D'autre part, la réduction spectaculaire des investissements de Petrobras a également persisté au cours de cette période. Ils étaient limités à 2,48 milliards de R$. L'Association des ingénieurs de Petrobras met en garde que ce montant n'est même pas suffisant pour reconstituer les réserves de pétrole de l'entreprise. Autrement dit : pour remplir les poches de ses actionnaires privés, l'entreprise publique brésilienne compromet son propre avenir. Le tableau ci-dessous, également préparé par l'Association des ingénieurs de Petrobras sur la base des données de l'entreprise, expose cette absurdité. Entre 2005 et 2014, ce qu'elle a transféré aux actionnaires a porté sur un cinquième qu'elle a investi en elle-même. À partir de 2021, cependant, les locataires sont payés entre sept et huit fois plus ce qui est investi.
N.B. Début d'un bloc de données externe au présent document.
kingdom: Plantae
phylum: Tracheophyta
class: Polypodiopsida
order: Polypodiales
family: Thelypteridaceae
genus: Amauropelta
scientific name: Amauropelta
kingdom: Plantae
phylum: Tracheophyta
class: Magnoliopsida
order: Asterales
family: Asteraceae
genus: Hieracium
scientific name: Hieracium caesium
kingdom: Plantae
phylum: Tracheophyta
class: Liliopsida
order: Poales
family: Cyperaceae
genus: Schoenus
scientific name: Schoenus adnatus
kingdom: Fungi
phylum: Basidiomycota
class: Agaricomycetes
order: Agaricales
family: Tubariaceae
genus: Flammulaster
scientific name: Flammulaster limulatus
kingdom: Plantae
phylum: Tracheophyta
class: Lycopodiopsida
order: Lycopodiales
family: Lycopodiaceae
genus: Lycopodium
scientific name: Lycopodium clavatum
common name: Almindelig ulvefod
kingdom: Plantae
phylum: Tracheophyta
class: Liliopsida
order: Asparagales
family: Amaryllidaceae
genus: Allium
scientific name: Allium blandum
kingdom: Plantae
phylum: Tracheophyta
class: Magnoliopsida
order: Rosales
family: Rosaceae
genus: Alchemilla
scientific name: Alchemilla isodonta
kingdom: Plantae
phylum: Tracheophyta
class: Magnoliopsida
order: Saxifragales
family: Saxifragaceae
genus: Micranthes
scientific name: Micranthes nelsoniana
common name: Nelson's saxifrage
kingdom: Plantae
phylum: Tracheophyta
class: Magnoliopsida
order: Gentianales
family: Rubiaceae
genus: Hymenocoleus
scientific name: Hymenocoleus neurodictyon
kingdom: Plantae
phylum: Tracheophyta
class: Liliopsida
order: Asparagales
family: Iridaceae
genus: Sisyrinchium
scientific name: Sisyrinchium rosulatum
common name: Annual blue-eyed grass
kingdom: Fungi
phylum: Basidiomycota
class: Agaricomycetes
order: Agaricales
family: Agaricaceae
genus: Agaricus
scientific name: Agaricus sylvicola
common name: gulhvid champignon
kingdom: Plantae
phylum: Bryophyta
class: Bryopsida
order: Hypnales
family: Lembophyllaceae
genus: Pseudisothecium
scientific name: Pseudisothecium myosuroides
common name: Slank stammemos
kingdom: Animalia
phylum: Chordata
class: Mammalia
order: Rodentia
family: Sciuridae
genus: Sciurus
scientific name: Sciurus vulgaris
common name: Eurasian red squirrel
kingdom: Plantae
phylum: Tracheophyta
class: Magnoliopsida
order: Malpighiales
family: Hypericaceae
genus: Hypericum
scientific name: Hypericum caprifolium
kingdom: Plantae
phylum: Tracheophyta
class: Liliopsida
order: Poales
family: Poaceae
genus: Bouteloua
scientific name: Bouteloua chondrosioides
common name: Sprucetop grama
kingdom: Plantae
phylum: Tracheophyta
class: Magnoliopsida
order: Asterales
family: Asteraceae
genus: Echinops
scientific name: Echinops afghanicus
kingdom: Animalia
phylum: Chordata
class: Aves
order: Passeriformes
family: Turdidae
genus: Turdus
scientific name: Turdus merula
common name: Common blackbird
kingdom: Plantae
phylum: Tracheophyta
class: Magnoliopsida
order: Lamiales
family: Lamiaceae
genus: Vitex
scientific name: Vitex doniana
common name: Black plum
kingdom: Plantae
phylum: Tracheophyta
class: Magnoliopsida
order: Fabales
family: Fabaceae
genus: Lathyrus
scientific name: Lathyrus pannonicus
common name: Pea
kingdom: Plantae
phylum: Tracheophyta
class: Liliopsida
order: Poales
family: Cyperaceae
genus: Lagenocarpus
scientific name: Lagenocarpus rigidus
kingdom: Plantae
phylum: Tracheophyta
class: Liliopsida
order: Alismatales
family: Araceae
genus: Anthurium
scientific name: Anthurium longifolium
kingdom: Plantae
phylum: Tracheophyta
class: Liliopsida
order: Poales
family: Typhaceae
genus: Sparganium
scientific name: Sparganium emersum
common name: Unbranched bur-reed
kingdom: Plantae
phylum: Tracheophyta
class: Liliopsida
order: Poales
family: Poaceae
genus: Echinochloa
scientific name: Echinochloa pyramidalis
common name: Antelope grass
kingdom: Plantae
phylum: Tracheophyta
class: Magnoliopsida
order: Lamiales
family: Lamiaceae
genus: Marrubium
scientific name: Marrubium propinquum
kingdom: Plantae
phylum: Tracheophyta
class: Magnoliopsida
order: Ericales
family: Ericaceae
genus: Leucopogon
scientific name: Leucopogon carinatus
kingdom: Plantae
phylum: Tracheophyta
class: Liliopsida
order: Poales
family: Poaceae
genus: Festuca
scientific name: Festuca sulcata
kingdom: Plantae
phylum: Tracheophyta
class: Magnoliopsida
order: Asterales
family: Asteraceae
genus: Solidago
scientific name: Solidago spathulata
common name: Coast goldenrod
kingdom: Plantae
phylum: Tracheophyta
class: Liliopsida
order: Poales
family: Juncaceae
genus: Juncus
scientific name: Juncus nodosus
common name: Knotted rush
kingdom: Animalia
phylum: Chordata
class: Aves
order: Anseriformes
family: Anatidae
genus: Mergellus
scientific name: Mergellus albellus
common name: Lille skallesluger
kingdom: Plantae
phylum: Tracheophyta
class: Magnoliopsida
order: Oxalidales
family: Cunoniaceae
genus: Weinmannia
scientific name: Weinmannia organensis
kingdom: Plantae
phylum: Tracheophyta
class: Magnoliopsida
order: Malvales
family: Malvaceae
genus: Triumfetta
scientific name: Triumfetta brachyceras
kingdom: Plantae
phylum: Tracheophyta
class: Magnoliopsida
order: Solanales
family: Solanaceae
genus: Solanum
Une étape indispensable pour que Petrobras puisse rejoindre un nouveau projet national est donc de changer radicalement la politique de distribution des bénéfices, en contournant les spéculateurs au profit d'actions liées à un nouveau cycle de développement pour le pays.

Et quels sont-ils ? Une des premières actions est d'inverser le mouvement de trancher de Petrobras, qui, comme l'ont déclaré Jair Bolsonaro et Paulo Guedes, visait clairement à créer les conditions d'une privatisation complète de l'entreprise. Le désinvestissement avait un objectif : transférer des actifs stratégiques à de grandes sociétés privées. En conséquence, l'entreprise publique a perdu trois de ses grandes raffineries (Bahia, Amazonas et Salvador). Elle a renoncé à son distributeur de carburant (BR Distribuidora). Il a abandonné ses usines d'engrais. Elle était impliquée dans une opération qui pourrait la priver de Brasken, sa branche pétrochimique (construite en partenariat avec Odebrecht). Tout cela peut être revu et inversé, tant qu'il y a des ressources et une volonté politique.

Relevé de la politique de démantèlement, Petrobras aura la force d'aider à inverser la reprimarisation de la production au Brésil. Il pourra le faire en rétablissant la « politique de contenu national », qui l'a conduit à privilégier les fournisseurs brésiliens, dans ses très gros achats. Il était essentiel de relancer, dans les administrations Lula précédentes, l'industrie de la construction navale. Mais, annulée par Michel Temer et Jair Bolsonaro, elle n'a pas encore été rétablie.

Aujourd'hui, il y aurait moyen de l'agrandir. Comme propose l'économiste Luiz Gonzaga Belluzzo, Petrobras doit cesser d'être une compagnie pétrolière et devenir une société de production d'électricité à part entière - de préférence en partenariat avec un Eletrobrás renationalisé. C'est s'immerger par exemple dans de grands projets de production d'énergie solaire sur des plaques mobiles, installées sur des réservoirs hydroélectriques. Cela implique également de stimuler technologiquement le développement d'un secteur industriel et de services dans lequel de petites entreprises, employant des milliers de travailleurs, se tournent vers l'installation de panneaux solaires dans des zones plus petites - des colonies de réforme agraire et des petites propriétés agricoles aux résidences urbaines.

Ildo Sauer attend un avenir encore plus ambitieux. La société brésilienne doit trouver des moyens de s'approprier la majeure partie de sa richesse pétrolière. Cela signifie, par exemple, revoir la concession des zones pétrolières pertinentes, livrées aux enchères aux concurrents internationaux de Petrobras. Mais cela devrait conduire à un autre régime brésilien d'exploration pétrolière. Dans celui-ci, l'État assumerait directement la responsabilité de la prospection et de l'extraction du pétrole. À cette fin, elle ferait appel aux services de Petrobras, en la rémunérant en conséquence. Il canaliserait cependant les gains vers le développement social et technologique du pays – en particulier la santé, l'éducation et la sécurité publique et la recherche scientifique.

Compte tenu du scénario en perspective, la fin du PPI, décrétée cette semaine, est un début timide. Pourtant, quelque chose a bougé dans un gouvernement qui, malgré ses bonnes intentions, semble avoir tant de mal à faire face à la recherche de rente. Toute grande marche commence par un premier pas, disait quelqu'un. Il reste à attendre si les prochains arrivent - et à se battre pour eux.

*Antonio Martins est journaliste et éditeur du site Autres mots.

Initialement publié sur le site Autres mots.